### Study material
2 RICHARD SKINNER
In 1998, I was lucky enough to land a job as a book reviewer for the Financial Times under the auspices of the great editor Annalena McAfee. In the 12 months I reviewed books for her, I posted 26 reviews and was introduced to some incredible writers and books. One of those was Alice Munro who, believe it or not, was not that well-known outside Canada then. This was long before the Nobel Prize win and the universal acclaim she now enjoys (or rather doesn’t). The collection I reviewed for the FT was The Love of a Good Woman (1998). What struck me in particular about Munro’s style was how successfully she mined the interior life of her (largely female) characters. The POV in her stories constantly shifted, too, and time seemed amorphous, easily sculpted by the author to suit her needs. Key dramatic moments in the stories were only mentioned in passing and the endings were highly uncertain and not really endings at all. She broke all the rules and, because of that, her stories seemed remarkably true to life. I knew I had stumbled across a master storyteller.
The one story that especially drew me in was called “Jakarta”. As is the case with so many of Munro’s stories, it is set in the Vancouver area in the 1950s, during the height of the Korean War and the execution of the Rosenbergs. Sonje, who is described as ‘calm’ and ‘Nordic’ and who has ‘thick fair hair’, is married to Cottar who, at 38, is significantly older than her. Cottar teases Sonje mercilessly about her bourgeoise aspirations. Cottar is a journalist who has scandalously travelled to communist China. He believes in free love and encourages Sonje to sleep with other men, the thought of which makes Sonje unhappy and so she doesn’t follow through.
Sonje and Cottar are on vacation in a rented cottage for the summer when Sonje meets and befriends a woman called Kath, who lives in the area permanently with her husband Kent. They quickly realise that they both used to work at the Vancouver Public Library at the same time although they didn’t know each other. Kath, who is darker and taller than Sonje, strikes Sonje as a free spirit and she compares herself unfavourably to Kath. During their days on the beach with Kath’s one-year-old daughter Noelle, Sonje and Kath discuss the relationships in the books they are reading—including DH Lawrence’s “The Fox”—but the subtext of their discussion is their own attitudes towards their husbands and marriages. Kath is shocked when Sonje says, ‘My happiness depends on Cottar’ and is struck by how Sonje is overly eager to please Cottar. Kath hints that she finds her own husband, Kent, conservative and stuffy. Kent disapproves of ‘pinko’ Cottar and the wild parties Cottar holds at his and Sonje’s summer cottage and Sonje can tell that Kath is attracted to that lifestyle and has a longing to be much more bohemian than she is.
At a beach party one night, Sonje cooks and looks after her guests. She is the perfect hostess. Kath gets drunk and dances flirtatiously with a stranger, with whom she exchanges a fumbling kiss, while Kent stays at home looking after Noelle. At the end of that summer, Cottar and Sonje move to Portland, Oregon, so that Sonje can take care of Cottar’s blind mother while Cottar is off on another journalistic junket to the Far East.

### What you have to do
Set down the complete listing once more, exactly as it appears.

### Solved problem
2 RICHARD SKINNER
In 1998, I was lucky enough to land a job as a book reviewer for the Financial Times under the auspices of the great editor Annalena McAfee. In the 12 months I reviewed books for her, I posted 26 reviews and was introduced to some incredible writers and books. One of those was Alice Munro who, believe it or not, was not that well-known outside Canada then. This was long before the Nobel Prize win and the universal acclaim she now enjoys (or rather doesn’t). The collection I reviewed for the FT was The Love of a Good Woman (1998). What struck me in particular about Munro’s style was how successfully she mined the interior life of her (largely female) characters. The POV in her stories constantly shifted, too, and time seemed amorphous, easily sculpted by the author to suit her needs. Key dramatic moments in the stories were only mentioned in passing and the endings were highly uncertain and not really endings at all. She broke all the rules and, because of that, her stories seemed remarkably true to life. I knew I had stumbled across a master storyteller.
The one story that especially drew me in was called “Jakarta”. As is the case with so many of Munro’s stories, it is set in the Vancouver area in the 1950s, during the height of the Korean War and the execution of the Rosenbergs. Sonje, who is described as ‘calm’ and ‘Nordic’ and who has ‘thick fair hair’, is married to Cottar who, at 38, is significantly older than her. Cottar teases Sonje mercilessly about her bourgeoise aspirations. Cottar is a journalist who has scandalously travelled to communist China. He believes in free love and encourages Sonje to sleep with other men, the thought of which makes Sonje unhappy and so she doesn’t follow through.
Sonje and Cottar are on vacation in a rented cottage for the summer when Sonje meets and befriends a woman called Kath, who lives in the area permanently with her husband Kent. They quickly realise that they both used to work at the Vancouver Public Library at the same time although they didn’t know each other. Kath, who is darker and taller than Sonje, strikes Sonje as a free spirit and she compares herself unfavourably to Kath. During their days on the beach with Kath’s one-year-old daughter Noelle, Sonje and Kath discuss the relationships in the books they are reading—including DH Lawrence’s “The Fox”—but the subtext of their discussion is their own attitudes towards their husbands and marriages. Kath is shocked when Sonje says, ‘My happiness depends on Cottar’ and is struck by how Sonje is overly eager to please Cottar. Kath hints that she finds her own husband, Kent, conservative and stuffy. Kent disapproves of ‘pinko’ Cottar and the wild parties Cottar holds at his and Sonje’s summer cottage and Sonje can tell that Kath is attracted to that lifestyle and has a longing to be much more bohemian than she is.
At a beach party one night, Sonje cooks and looks after her guests. She is the perfect hostess. Kath gets drunk and dances flirtatiously with a stranger, with whom she exchanges a fumbling kiss, while Kent stays at home looking after Noelle. At the end of that summer, Cottar and Sonje move to Portland, Oregon, so that Sonje can take care of Cottar’s blind mother while Cottar is off on another journalistic junket to the Far East.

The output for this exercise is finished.